The entries below need to be transcribed exactly, without their images.

* * *

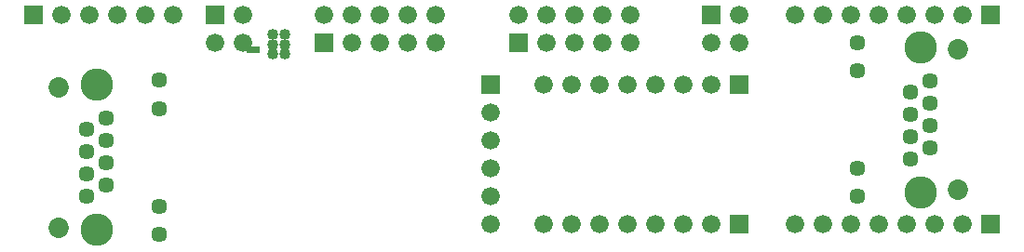
<source format=gbr>
G04 start of page 10 for group -4063 idx -4063 *
G04 Title: (unknown), componentmask *
G04 Creator: pcb 4.2.0 *
G04 CreationDate: Wed Jul 29 20:49:07 2020 UTC *
G04 For: commonadmin *
G04 Format: Gerber/RS-274X *
G04 PCB-Dimensions (mil): 4000.00 3500.00 *
G04 PCB-Coordinate-Origin: lower left *
%MOIN*%
%FSLAX25Y25*%
%LNTOPMASK*%
%ADD129C,0.0400*%
%ADD128C,0.0660*%
%ADD127C,0.0001*%
%ADD126C,0.0572*%
%ADD125C,0.1162*%
%ADD124C,0.0729*%
G54D124*X34039Y23827D03*
G54D125*X47543Y23039D03*
G54D126*X44000Y51031D03*
Y43000D03*
Y34969D03*
X51087Y47016D03*
Y38984D03*
X70024Y21465D03*
Y31504D03*
G54D127*G36*
X185200Y78300D02*Y71700D01*
X191800D01*
Y78300D01*
X185200D01*
G37*
G54D128*X188500Y65000D03*
Y55000D03*
Y45000D03*
Y35000D03*
Y25000D03*
G54D127*G36*
X125700Y93300D02*Y86700D01*
X132300D01*
Y93300D01*
X125700D01*
G37*
G54D128*X139000Y90000D03*
X149000D03*
X159000D03*
X129000Y100000D03*
X139000D03*
X149000D03*
X159000D03*
X169000D03*
X198500D03*
X169000Y90000D03*
G54D127*G36*
X195200Y93300D02*Y86700D01*
X201800D01*
Y93300D01*
X195200D01*
G37*
G54D128*X208500Y90000D03*
Y100000D03*
G54D127*G36*
X86700Y103300D02*Y96700D01*
X93300D01*
Y103300D01*
X86700D01*
G37*
G54D128*X100000Y100000D03*
X90000Y90000D03*
X100000D03*
G54D126*X44000Y59063D03*
X51087Y55047D03*
Y63079D03*
X70024Y66543D03*
Y76583D03*
G54D124*X34039Y74220D03*
G54D125*X47543Y75008D03*
G54D127*G36*
X21700Y103300D02*Y96700D01*
X28300D01*
Y103300D01*
X21700D01*
G37*
G54D128*X35000Y100000D03*
X45000D03*
X55000D03*
X65000D03*
X75000D03*
G54D126*X338957Y64508D03*
G54D124*X356004Y87697D03*
G54D125*X342500Y88484D03*
G54D126*X346043Y60492D03*
Y68524D03*
Y76555D03*
X320020Y44980D03*
Y34941D03*
G54D124*X356004Y37303D03*
G54D125*X342500Y36516D03*
G54D126*X346043Y52461D03*
X338957Y56476D03*
Y48445D03*
G54D127*G36*
X274200Y28300D02*Y21700D01*
X280800D01*
Y28300D01*
X274200D01*
G37*
G54D128*X267500Y25000D03*
X257500D03*
X247500D03*
X237500D03*
X227500D03*
X217500D03*
X207500D03*
G54D127*G36*
X364200Y28300D02*Y21700D01*
X370800D01*
Y28300D01*
X364200D01*
G37*
G54D128*X357500Y25000D03*
X347500D03*
X337500D03*
X327500D03*
X317500D03*
X307500D03*
X297500D03*
G54D126*X338957Y72539D03*
X320020Y90059D03*
Y80020D03*
G54D127*G36*
X364200Y103300D02*Y96700D01*
X370800D01*
Y103300D01*
X364200D01*
G37*
G54D128*X357500Y100000D03*
X347500D03*
X337500D03*
X327500D03*
X317500D03*
X307500D03*
X297500D03*
G54D127*G36*
X274200Y78300D02*Y71700D01*
X280800D01*
Y78300D01*
X274200D01*
G37*
G54D128*X277500Y90000D03*
Y100000D03*
X267500Y75000D03*
G54D127*G36*
X264200Y103300D02*Y96700D01*
X270800D01*
Y103300D01*
X264200D01*
G37*
G54D128*X267500Y90000D03*
X257500Y75000D03*
X247500D03*
X237500D03*
X227500D03*
X238500Y90000D03*
Y100000D03*
X217500Y75000D03*
X207500D03*
X218500Y90000D03*
Y100000D03*
X228500Y90000D03*
Y100000D03*
G54D129*X110500Y86000D03*
Y89500D03*
Y93000D03*
X115000Y86000D03*
Y89500D03*
Y93000D03*
G54D127*G36*
X103775Y88587D02*Y86413D01*
X105949D01*
Y88587D01*
X103775D01*
G37*
G36*
X101413D02*Y86413D01*
X103587D01*
Y88587D01*
X101413D01*
G37*
M02*

</source>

* * *

[Result of this task]
<source format=gbr>
G04 start of page 10 for group -4063 idx -4063 *
G04 Title: (unknown), componentmask *
G04 Creator: pcb 4.2.0 *
G04 CreationDate: Wed Jul 29 20:49:07 2020 UTC *
G04 For: commonadmin *
G04 Format: Gerber/RS-274X *
G04 PCB-Dimensions (mil): 4000.00 3500.00 *
G04 PCB-Coordinate-Origin: lower left *
%MOIN*%
%FSLAX25Y25*%
%LNTOPMASK*%
%ADD129C,0.0400*%
%ADD128C,0.0660*%
%ADD127C,0.0001*%
%ADD126C,0.0572*%
%ADD125C,0.1162*%
%ADD124C,0.0729*%
G54D124*X34039Y23827D03*
G54D125*X47543Y23039D03*
G54D126*X44000Y51031D03*
Y43000D03*
Y34969D03*
X51087Y47016D03*
Y38984D03*
X70024Y21465D03*
Y31504D03*
G54D127*G36*
X185200Y78300D02*Y71700D01*
X191800D01*
Y78300D01*
X185200D01*
G37*
G54D128*X188500Y65000D03*
Y55000D03*
Y45000D03*
Y35000D03*
Y25000D03*
G54D127*G36*
X125700Y93300D02*Y86700D01*
X132300D01*
Y93300D01*
X125700D01*
G37*
G54D128*X139000Y90000D03*
X149000D03*
X159000D03*
X129000Y100000D03*
X139000D03*
X149000D03*
X159000D03*
X169000D03*
X198500D03*
X169000Y90000D03*
G54D127*G36*
X195200Y93300D02*Y86700D01*
X201800D01*
Y93300D01*
X195200D01*
G37*
G54D128*X208500Y90000D03*
Y100000D03*
G54D127*G36*
X86700Y103300D02*Y96700D01*
X93300D01*
Y103300D01*
X86700D01*
G37*
G54D128*X100000Y100000D03*
X90000Y90000D03*
X100000D03*
G54D126*X44000Y59063D03*
X51087Y55047D03*
Y63079D03*
X70024Y66543D03*
Y76583D03*
G54D124*X34039Y74220D03*
G54D125*X47543Y75008D03*
G54D127*G36*
X21700Y103300D02*Y96700D01*
X28300D01*
Y103300D01*
X21700D01*
G37*
G54D128*X35000Y100000D03*
X45000D03*
X55000D03*
X65000D03*
X75000D03*
G54D126*X338957Y64508D03*
G54D124*X356004Y87697D03*
G54D125*X342500Y88484D03*
G54D126*X346043Y60492D03*
Y68524D03*
Y76555D03*
X320020Y44980D03*
Y34941D03*
G54D124*X356004Y37303D03*
G54D125*X342500Y36516D03*
G54D126*X346043Y52461D03*
X338957Y56476D03*
Y48445D03*
G54D127*G36*
X274200Y28300D02*Y21700D01*
X280800D01*
Y28300D01*
X274200D01*
G37*
G54D128*X267500Y25000D03*
X257500D03*
X247500D03*
X237500D03*
X227500D03*
X217500D03*
X207500D03*
G54D127*G36*
X364200Y28300D02*Y21700D01*
X370800D01*
Y28300D01*
X364200D01*
G37*
G54D128*X357500Y25000D03*
X347500D03*
X337500D03*
X327500D03*
X317500D03*
X307500D03*
X297500D03*
G54D126*X338957Y72539D03*
X320020Y90059D03*
Y80020D03*
G54D127*G36*
X364200Y103300D02*Y96700D01*
X370800D01*
Y103300D01*
X364200D01*
G37*
G54D128*X357500Y100000D03*
X347500D03*
X337500D03*
X327500D03*
X317500D03*
X307500D03*
X297500D03*
G54D127*G36*
X274200Y78300D02*Y71700D01*
X280800D01*
Y78300D01*
X274200D01*
G37*
G54D128*X277500Y90000D03*
Y100000D03*
X267500Y75000D03*
G54D127*G36*
X264200Y103300D02*Y96700D01*
X270800D01*
Y103300D01*
X264200D01*
G37*
G54D128*X267500Y90000D03*
X257500Y75000D03*
X247500D03*
X237500D03*
X227500D03*
X238500Y90000D03*
Y100000D03*
X217500Y75000D03*
X207500D03*
X218500Y90000D03*
Y100000D03*
X228500Y90000D03*
Y100000D03*
G54D129*X110500Y86000D03*
Y89500D03*
Y93000D03*
X115000Y86000D03*
Y89500D03*
Y93000D03*
G54D127*G36*
X103775Y88587D02*Y86413D01*
X105949D01*
Y88587D01*
X103775D01*
G37*
G36*
X101413D02*Y86413D01*
X103587D01*
Y88587D01*
X101413D01*
G37*
M02*

</source>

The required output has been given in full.